I'll never forget the day the crew came in and took Bob Vila and stacked him at the curb. I nearly dropped the four-by-eight Sheetrock I had balanced on my head. Suddenly, I was all alone in the home-improvement jungle with the ceiling falling in on me and the walls that had seemed half-finished now, glaringly, half-torn-out. It was like talking to the walls, and asking them whether to fur out or power-nail right to their studs. What about the vapor barrier? The trim? Sobbing uncontrollably (for it is all right for a home repairman to cry), I was thankful Bob had advised the waterproof board.


I hadn't realized it, but I was as dependent on Bob as Anglophiles are on Alistair Cooke and his Victorian garage-sale set. This Old House filled a void in my life which coincided with the space my house occupied. True, it was hard to keep up, since they kept changing houses on you, but I rested easy, knowing my trilevel Victorian saltbox with rustic timber and Doric columns would one day be a very rich archaeological site.

Some guys will have a few beers and watch ball game; I would crack a couple High Lifes and watch Bob make dream houses come true.
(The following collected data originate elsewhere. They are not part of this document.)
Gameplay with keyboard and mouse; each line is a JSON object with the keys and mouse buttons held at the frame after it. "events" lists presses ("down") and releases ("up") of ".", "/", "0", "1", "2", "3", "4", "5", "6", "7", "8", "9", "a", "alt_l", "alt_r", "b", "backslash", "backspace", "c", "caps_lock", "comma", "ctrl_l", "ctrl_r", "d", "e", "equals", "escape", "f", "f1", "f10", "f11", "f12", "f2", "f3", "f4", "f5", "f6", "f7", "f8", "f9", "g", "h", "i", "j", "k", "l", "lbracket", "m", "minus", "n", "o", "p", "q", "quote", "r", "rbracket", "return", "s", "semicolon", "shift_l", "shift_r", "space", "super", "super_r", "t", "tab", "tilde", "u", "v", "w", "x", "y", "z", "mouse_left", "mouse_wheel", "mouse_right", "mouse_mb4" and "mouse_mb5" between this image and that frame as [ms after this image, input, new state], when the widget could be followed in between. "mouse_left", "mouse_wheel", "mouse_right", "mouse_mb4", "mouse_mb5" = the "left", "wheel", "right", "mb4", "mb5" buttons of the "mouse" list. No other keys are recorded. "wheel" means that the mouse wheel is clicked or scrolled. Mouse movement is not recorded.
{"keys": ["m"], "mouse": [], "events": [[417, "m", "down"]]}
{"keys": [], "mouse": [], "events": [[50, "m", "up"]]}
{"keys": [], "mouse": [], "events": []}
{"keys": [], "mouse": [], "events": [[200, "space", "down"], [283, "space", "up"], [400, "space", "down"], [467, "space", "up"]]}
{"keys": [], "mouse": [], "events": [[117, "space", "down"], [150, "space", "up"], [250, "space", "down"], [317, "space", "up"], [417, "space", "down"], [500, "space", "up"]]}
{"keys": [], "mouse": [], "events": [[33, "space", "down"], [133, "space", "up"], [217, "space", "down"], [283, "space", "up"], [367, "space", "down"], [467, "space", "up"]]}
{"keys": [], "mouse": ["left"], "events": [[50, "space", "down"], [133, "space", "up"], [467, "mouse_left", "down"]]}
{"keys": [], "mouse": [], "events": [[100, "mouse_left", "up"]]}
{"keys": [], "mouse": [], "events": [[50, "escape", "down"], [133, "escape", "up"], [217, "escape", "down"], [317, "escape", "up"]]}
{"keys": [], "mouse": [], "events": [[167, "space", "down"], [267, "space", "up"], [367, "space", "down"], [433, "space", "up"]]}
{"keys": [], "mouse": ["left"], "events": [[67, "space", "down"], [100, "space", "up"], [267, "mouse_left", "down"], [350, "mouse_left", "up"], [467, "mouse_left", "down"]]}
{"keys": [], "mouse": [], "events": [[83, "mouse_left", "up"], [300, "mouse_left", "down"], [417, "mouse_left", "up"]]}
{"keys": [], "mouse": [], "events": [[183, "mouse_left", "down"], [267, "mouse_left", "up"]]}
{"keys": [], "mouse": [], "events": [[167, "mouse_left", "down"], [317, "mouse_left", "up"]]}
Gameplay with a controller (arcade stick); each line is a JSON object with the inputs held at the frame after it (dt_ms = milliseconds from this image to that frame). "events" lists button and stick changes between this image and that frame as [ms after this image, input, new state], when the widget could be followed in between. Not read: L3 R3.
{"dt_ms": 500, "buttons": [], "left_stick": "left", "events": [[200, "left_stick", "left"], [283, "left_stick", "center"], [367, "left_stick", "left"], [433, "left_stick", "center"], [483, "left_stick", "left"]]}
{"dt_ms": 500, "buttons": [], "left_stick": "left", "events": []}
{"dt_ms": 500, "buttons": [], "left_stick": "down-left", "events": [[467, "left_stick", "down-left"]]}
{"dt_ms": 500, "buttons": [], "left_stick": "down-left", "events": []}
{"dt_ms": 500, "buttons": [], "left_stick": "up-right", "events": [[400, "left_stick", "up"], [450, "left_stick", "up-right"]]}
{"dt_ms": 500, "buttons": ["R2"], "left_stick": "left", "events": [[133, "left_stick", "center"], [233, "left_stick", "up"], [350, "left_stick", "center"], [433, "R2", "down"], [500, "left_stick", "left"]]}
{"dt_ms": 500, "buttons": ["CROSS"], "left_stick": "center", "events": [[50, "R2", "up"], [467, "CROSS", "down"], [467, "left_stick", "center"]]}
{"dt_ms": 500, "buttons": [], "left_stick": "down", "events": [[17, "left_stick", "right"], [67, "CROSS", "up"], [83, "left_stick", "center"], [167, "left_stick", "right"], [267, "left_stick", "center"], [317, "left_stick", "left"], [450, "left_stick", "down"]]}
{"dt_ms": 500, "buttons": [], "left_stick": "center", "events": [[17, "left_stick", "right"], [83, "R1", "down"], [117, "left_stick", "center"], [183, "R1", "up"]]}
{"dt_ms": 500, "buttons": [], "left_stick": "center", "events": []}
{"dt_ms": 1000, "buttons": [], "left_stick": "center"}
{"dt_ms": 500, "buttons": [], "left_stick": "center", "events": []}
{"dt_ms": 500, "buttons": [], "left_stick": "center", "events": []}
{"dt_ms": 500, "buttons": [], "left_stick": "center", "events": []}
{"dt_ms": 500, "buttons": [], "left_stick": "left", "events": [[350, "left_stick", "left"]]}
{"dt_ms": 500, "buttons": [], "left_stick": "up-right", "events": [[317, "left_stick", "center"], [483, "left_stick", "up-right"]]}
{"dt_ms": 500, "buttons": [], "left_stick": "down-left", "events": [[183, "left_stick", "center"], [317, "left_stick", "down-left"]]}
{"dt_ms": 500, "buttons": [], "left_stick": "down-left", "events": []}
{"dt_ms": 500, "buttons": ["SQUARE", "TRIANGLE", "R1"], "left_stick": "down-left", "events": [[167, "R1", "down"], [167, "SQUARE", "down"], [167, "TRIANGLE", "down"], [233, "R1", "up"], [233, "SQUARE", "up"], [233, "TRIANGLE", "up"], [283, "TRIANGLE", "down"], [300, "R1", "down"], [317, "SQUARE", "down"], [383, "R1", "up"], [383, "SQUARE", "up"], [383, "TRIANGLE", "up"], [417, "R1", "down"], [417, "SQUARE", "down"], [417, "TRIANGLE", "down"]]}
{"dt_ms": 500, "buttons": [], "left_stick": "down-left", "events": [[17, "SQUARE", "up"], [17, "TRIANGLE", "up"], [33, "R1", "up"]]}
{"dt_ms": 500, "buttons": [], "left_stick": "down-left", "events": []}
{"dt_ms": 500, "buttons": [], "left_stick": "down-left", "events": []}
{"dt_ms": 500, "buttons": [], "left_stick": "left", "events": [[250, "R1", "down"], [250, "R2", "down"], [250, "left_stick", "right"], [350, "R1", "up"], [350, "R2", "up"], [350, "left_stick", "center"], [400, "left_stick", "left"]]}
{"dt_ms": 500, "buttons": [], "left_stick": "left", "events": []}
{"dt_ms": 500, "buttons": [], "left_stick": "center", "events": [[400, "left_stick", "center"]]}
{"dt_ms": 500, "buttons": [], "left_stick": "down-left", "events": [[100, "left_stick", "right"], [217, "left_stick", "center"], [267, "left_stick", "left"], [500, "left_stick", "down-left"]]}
Bob could make a room expansion look so easy it was impossible to resist getting out the hammer and loosening a little plaster on the unsightly wall separating the living room from the bathroom. It was easy to forget the shows weren't done in real time. It seems as if the guys came in, poured the floor, knocked up the walls, and at least got the roof trussed out in twenty-seven minutes, but, looking closely, you noticed that by the time the homeowner's glasses had gotten a little thicker and his hair a little thinner and that his wife, who had been prying out lath with a crowbar, like a good sport, had disappeared altogether.

No one said home improvement would be easy. Certainly not I, standing there ankle deep in plaster, needing another six-pack after the friendly little clarinet theme had played (too soon, too soon!), wondering how grasshoppers (Insects in Love, on most of these PBS stations) could be mating at a time like this. the crew never arrived, Norm was not in the next room rigging up some cabinets, the wife would be home in an hour to a breezier bathroom than she had left, but still, somehow, I knew Bob would make it better next week. When I heard he wasn't coming back, I was so depressed I hung up my stud finder and called in the professionals.

I had lost the will to home-improve.